I am going to give you two texts to work with. Your task is to build
a bridge between the two texts; that is, to come up with a statement
that shows the connections between them.
You will again have 25 minutes. This time the product will be in the
form of sentences written on this file card. I will give one file
card to each group. Before time is called today I would like your
group to come to an agreement as to what should be written on the
card. Yesterdays criteria were Height, Stability, Aesthetic
Appeal, and Task Efficiency, which are appropriate criteria for
judging a three-dimensional product. Todays criteria are
different, but should be familiar to you, since they are drawn from
the set of standards for writing and thinking that we have been
discussing all year. They are, Clarity, Accuracy, Relevance, and
Significance.
Once again I will ask the group to appoint a process observer. (You
may need to design a process for determining in a fair way who the
process observer will be.) Today the process observer can participate
in the discussion, but his/her primary concern will be to watch the
way the group works and once again report on how the group
operates.
At this point I give them copies of the two texts and read them out
loud. In the exercise I just completed, I asked the students to
compare part of a paragraph from All the Pretty Horses, the book we
are currently reading, with William Blakes poem The
Tyger. (Click here to see the two
texts.)
I then ask the students to re-form in the same groups as the day
before and begin. At the end of the 25 minutes I ask the process
observers to report again, and we talk about process issues. At this
point I tell them explicitly that both of these exercises have been
designed as a kind of metaphor for or mirror of Critical Thinking. I
have come to believe that the essential message of CT as I understand
it can be expressed in two sentences:
1) You are always involved in a process.
2) You can always change the process if it is not working.

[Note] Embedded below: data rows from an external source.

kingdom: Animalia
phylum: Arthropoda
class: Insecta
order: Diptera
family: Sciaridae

In each of these two lessons there was a question at issue, a
task. Completing the task involves coming up with some sort of
action plan. Once the task is completed, the next step is
generally some sort of assessment: did we solve the problem?
Is the solution a good one? How do we know?

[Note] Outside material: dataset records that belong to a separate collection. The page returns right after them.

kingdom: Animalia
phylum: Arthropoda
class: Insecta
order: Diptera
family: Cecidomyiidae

The thinking that takes place at the level of action is just
thinking. But the thinking that monitors the process as it evolves,
that adapts or redefines the task, that troubleshoots along the way
and figures out how to overcome obstacles or get un-stuck:
THATs critical thinking as I understand it.

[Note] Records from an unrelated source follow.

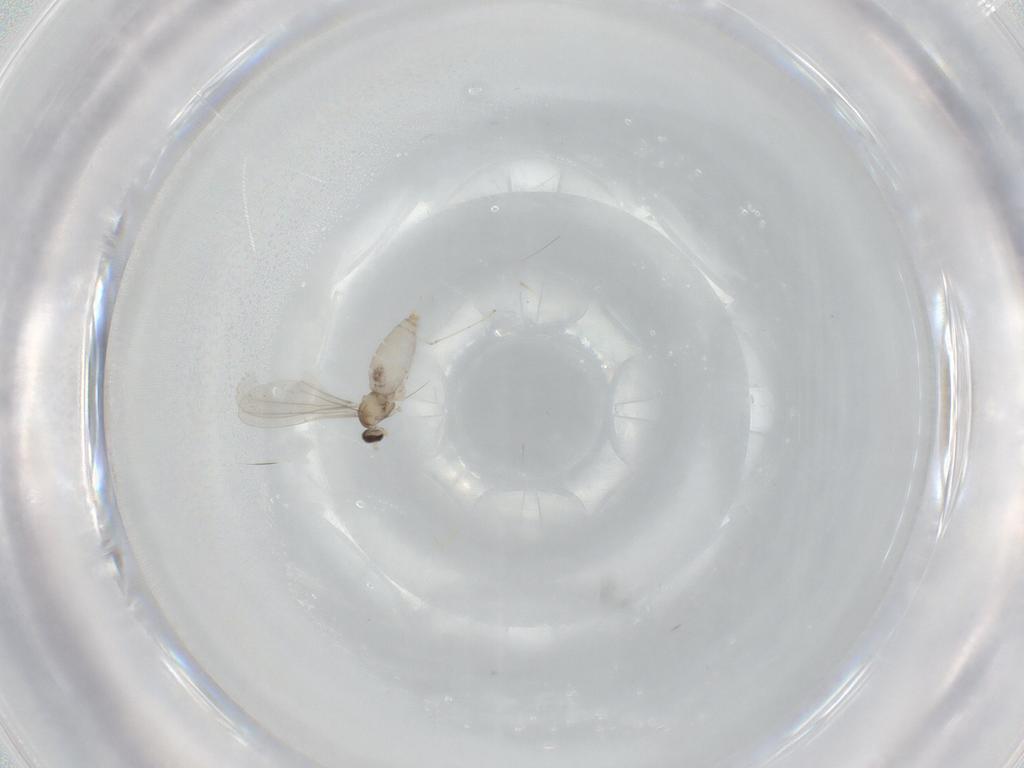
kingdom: Animalia
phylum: Arthropoda
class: Insecta
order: Diptera
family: Cecidomyiidae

Now of course, all of this work has been done by students in small
groups. But I explain to the students that the group work is in a way
just a mirror of what individual thinkers do on their own inside
their heads. The role of the process observer is the critical
thinking function of the brain: the little voice inside your head
that talks you through whatever task is at hand.
Lesson Three
I have photocopied the file-card responses from each group. I tell
the students that I am going to turn over to them the responsibility
for doing the assessment of the file-card responses. I ask them to
rank-order the file card responses by applying the four criteria:
clarity, accuracy, relevance, and significance. At first they do this
individually. Then I ask them to get into groups, compare their
rankings, and see if they can come to a consensus within the group.
Again we compare and debrief.
(Click Here to see samples of
winning student response
to the assignment based on All the Pretty
Horses.)
It is my teacherly hope that this sequence of lessons gives the
students a clearer understanding of what CT is all about, and how to
apply it in the context of daily tasks and challenges. The message,
once again, is just this:
1) You are always involved in a process.
2) You can always change the process if it is not working.